Published: 17 Feb 2013 21:27 GMT+01:00 | Print version
Updated: 17 Feb 2013 21:27 GMT+01:00
A golden handshake extended to Daniel Vasella, the departing chairman of Basel-based pharmaceutical company Novartis, is striking a raw nerve in Swiss political and business circles.
Vasella’s 72-million-franc payout, revealed on Friday, elicited sharp criticism from politicians on the left and right and from business groups over the weekend.
“I understand that everyone is revolted by it and so am I,” Rudolf Wehrli, chairman of business lobby group Economiesuisse was quoted as saying from Mexico on Saturday by the ATS news agency.
“Such payouts and salaries amount to a real provocation even for opponents of the Minder initiative.”
The initiative, to be voted on in a national vote on March 3rd, would give shareholders of Swiss companies a binding vote on the pay of top managers, while ending such perks as compensation in advance and golden parachutes.

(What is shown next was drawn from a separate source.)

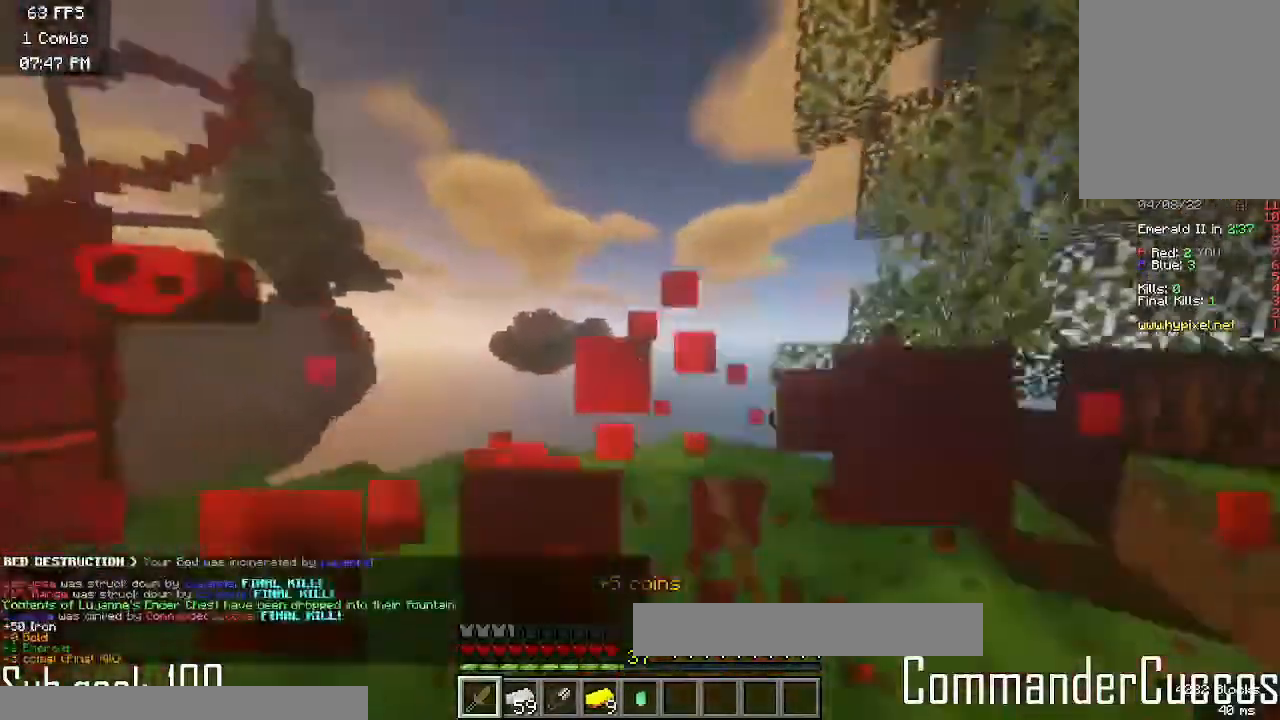
{"keys": ["a", "w"], "mouse": [], "events": [[250, "a", "down"], [317, "mouse_left", "up"]]}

The publicity of Vasella’s farewell pay comes at an awkward time for the government — and business groups — which are backing a less restrictive counter proposal which aims to combat “abusive” executive pay without hurting Switzerland’s appeal as a place to do business.
“It’s a difficult situation,” Johann Schneider-Ammann, economy minister and member of the centre-right Liberal party (FDP), told SRF, the German-language broadcaster.

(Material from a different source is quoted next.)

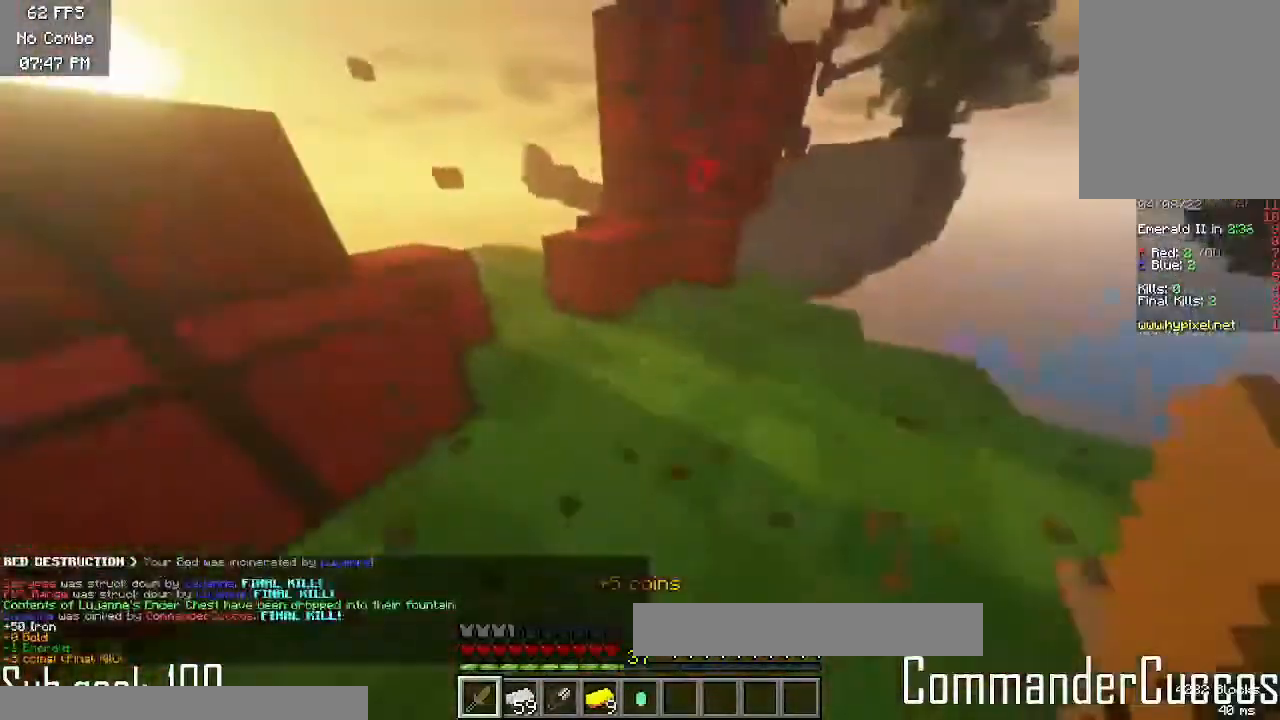
{"keys": ["a", "w"], "mouse": ["left"], "events": [[417, "mouse_left", "down"]]}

“The people all the same, should not throw the baby with the bathwater on March 3rd,” Schneider-Ammann said.
His cabinet colleague, Simonetta Sommaruga, was less charitable.
Vasella’s huge pay packet “is very harmful for social cohesion on our country,” the socialist party member and minister of justice and police, told Sonntagsblick in an interview.

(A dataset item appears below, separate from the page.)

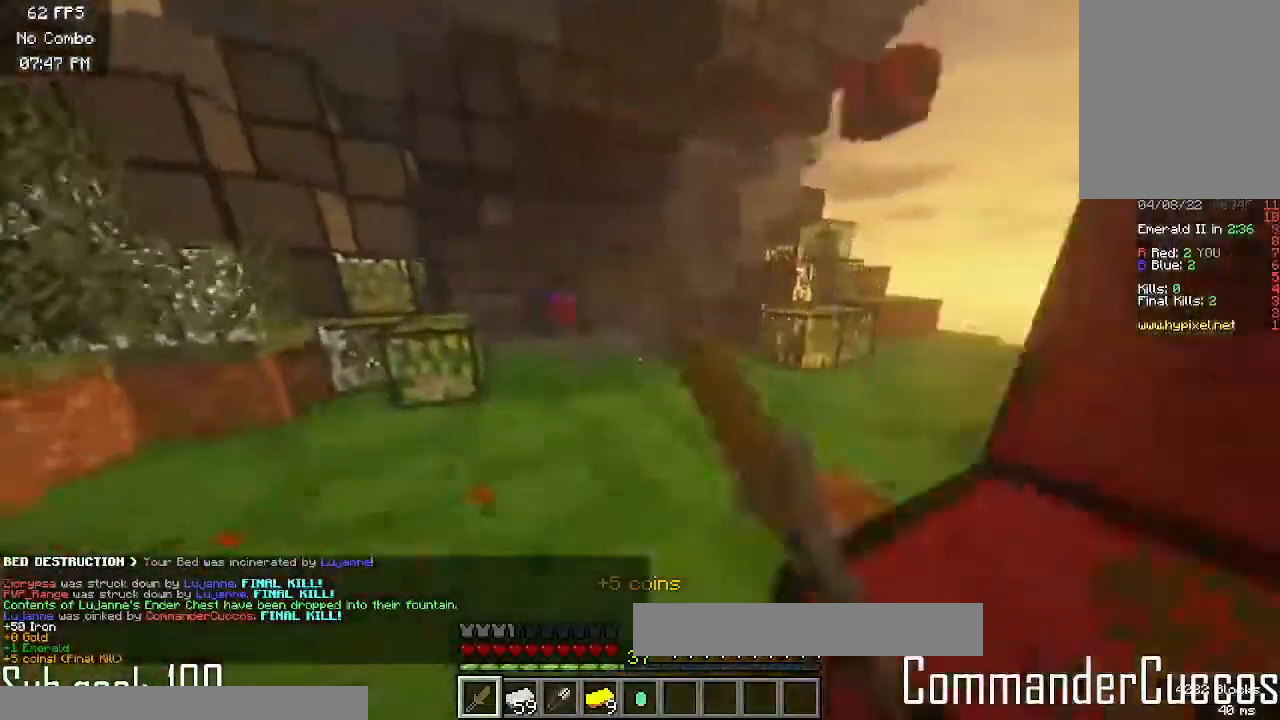
{"keys": ["w"], "mouse": ["left"], "events": [[150, "a", "up"], [167, "mouse_left", "up"], [433, "mouse_left", "down"]]}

This “mentality of self-service” shakes the confidence in the entire economy, Sommaruga said.
But she added that she was not sure that a “yes” in the upcoming referendum would eliminate the kind of pay issued to Vasella.
The large sums are aimed in part at ensuring that the 59-year-old executive will not work for another company.
Neither the Minder initiative nor the government’s counter-proposal would prevent such kinds of pay deals in the future, she said.
In an interview with SRF, Vasella said he would receive up to 12 million francs a year for six years, provided he fulfilled certain conditions set by Novartis.
Among these is a ban on working for a competing company or passing on information he has gained at Novartis.
Vasella, who is formally quitting at the end of this week, also said that he intended to use the money to donate to public interest organizations and other institutions.
Born in Fribourg and a doctor by training, Vasella in 1978 married the niece of Marc Moret, former chairman of Sandoz.
Vasella was recruited by Sandoz, which later merged with Ciba-Geigy to form Novartis in 1996, when he became CEO.
Three years later he became chairman of the company while retaining the title of chief executive until he relinquished the CEO post in 2010.
Last year he earned a reported 13.1 million francs.
Negative publicity about his retirement pay is not helping opponents of the Minder initiative, named after the small businessman and senator Thomas Minder, who spearheaded the proposal.
A poll published by Sonntagsblick on Sunday showed that 57 percent of Swiss citizens backed the initiative, up from 54 percent in a survey taken in mid-January.
The share of those opposed rose to 37 percent from 30 percent while those undecided dropped to six percent from 16 percent.